** TASK INSTRUCTIONS **
Reproduce without any change the stretch of the entries below from the line containing "state / province: Florida" through the line containing "scientific name: Elymus", and give nothing else.

:: LISTING ::

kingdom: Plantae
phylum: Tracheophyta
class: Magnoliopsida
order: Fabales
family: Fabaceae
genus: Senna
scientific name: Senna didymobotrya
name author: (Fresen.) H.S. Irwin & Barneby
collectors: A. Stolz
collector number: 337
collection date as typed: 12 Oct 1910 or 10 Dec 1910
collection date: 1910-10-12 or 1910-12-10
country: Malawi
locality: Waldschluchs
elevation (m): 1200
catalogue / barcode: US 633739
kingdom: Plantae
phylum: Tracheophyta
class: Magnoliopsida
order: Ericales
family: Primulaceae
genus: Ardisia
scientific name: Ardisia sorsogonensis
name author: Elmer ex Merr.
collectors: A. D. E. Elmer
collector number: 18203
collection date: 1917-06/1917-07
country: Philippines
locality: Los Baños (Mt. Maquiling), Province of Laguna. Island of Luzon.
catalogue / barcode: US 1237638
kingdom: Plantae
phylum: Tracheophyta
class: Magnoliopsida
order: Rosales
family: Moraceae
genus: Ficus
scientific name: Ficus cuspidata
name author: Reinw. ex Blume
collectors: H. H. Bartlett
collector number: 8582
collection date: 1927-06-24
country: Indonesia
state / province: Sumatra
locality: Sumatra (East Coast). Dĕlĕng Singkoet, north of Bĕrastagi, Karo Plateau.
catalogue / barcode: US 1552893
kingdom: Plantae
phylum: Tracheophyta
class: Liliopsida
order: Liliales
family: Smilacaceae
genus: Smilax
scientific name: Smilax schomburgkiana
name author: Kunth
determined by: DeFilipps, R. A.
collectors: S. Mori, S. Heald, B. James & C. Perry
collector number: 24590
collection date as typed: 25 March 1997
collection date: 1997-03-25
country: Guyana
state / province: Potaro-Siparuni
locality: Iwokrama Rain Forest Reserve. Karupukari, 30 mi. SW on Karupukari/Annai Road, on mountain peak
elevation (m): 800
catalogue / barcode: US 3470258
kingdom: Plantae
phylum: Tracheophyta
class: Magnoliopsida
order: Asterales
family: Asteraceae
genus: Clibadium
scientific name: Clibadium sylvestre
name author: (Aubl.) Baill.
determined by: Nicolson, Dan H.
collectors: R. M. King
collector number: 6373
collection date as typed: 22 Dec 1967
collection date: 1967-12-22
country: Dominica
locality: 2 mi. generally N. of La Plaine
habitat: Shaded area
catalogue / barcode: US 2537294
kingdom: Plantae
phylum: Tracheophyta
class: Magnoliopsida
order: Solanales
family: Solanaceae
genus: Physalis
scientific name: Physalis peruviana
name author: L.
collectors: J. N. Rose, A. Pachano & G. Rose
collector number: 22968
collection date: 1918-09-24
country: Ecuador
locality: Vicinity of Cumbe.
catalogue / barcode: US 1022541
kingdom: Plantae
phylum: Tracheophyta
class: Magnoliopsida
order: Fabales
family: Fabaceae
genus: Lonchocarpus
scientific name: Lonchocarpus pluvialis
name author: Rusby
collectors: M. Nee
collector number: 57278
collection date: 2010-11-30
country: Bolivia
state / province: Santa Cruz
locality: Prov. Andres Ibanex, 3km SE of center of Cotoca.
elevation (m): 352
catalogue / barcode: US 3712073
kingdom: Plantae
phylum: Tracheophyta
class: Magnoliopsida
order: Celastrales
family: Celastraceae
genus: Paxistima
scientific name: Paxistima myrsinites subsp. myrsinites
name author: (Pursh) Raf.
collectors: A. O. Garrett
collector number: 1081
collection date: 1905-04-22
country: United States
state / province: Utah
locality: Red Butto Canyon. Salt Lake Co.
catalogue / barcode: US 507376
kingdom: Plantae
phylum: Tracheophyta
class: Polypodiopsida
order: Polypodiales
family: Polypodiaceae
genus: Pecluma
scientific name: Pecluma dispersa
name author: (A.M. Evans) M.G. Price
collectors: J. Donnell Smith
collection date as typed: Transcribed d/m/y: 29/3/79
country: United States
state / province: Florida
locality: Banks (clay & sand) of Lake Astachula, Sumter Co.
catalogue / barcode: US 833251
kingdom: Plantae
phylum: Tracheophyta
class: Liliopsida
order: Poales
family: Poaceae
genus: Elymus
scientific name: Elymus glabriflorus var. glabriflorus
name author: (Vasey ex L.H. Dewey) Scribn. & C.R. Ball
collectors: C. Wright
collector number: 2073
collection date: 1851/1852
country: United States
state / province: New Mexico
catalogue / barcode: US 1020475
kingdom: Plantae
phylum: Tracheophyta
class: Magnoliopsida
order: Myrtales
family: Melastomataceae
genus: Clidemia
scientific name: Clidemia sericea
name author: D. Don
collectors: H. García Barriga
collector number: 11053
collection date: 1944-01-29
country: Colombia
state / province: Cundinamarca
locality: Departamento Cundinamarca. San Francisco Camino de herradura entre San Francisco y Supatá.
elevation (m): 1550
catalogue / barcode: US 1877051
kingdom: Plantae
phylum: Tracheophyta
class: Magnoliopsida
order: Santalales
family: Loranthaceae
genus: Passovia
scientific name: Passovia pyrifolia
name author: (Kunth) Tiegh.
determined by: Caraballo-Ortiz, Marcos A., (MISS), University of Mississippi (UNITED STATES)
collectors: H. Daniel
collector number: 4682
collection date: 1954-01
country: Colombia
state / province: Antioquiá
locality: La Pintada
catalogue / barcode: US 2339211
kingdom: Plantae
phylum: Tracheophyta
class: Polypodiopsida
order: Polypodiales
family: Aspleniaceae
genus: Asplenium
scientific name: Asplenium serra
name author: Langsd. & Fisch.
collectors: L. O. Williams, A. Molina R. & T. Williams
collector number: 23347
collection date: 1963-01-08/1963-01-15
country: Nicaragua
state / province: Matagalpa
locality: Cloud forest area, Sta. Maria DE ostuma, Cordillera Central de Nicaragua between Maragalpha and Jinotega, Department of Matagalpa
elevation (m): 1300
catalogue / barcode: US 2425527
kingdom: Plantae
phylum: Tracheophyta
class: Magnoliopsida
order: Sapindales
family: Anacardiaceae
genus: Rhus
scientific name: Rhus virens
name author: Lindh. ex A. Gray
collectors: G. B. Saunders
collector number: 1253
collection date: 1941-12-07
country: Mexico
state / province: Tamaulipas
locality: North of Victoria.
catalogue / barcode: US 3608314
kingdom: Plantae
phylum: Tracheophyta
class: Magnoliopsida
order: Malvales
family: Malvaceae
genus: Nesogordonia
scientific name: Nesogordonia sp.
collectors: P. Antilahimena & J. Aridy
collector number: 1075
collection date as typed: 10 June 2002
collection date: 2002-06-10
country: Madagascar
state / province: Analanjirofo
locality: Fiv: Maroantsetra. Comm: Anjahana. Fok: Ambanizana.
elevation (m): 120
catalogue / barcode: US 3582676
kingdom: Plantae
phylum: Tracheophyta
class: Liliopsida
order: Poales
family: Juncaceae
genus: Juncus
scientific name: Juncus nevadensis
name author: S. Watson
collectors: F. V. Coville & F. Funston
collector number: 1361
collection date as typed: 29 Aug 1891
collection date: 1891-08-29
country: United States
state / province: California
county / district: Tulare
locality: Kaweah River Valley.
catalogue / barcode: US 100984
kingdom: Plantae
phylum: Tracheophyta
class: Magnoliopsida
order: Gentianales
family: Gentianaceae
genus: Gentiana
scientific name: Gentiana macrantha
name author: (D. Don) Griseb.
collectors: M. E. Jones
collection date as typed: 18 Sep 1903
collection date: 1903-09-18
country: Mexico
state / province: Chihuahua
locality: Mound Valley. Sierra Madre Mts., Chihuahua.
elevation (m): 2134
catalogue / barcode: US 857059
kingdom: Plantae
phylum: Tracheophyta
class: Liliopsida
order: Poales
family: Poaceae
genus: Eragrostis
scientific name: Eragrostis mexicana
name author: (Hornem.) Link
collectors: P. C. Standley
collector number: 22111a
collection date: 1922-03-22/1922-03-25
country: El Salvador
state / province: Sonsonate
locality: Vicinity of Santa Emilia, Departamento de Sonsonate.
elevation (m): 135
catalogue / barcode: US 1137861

:::

** WRITTEN RESPONSE **
state / province: Florida
locality: Banks (clay & sand) of Lake Astachula, Sumter Co.
catalogue / barcode: US 833251
kingdom: Plantae
phylum: Tracheophyta
class: Liliopsida
order: Poales
family: Poaceae
genus: Elymus
scientific name: Elymus glabriflorus var. glabriflorus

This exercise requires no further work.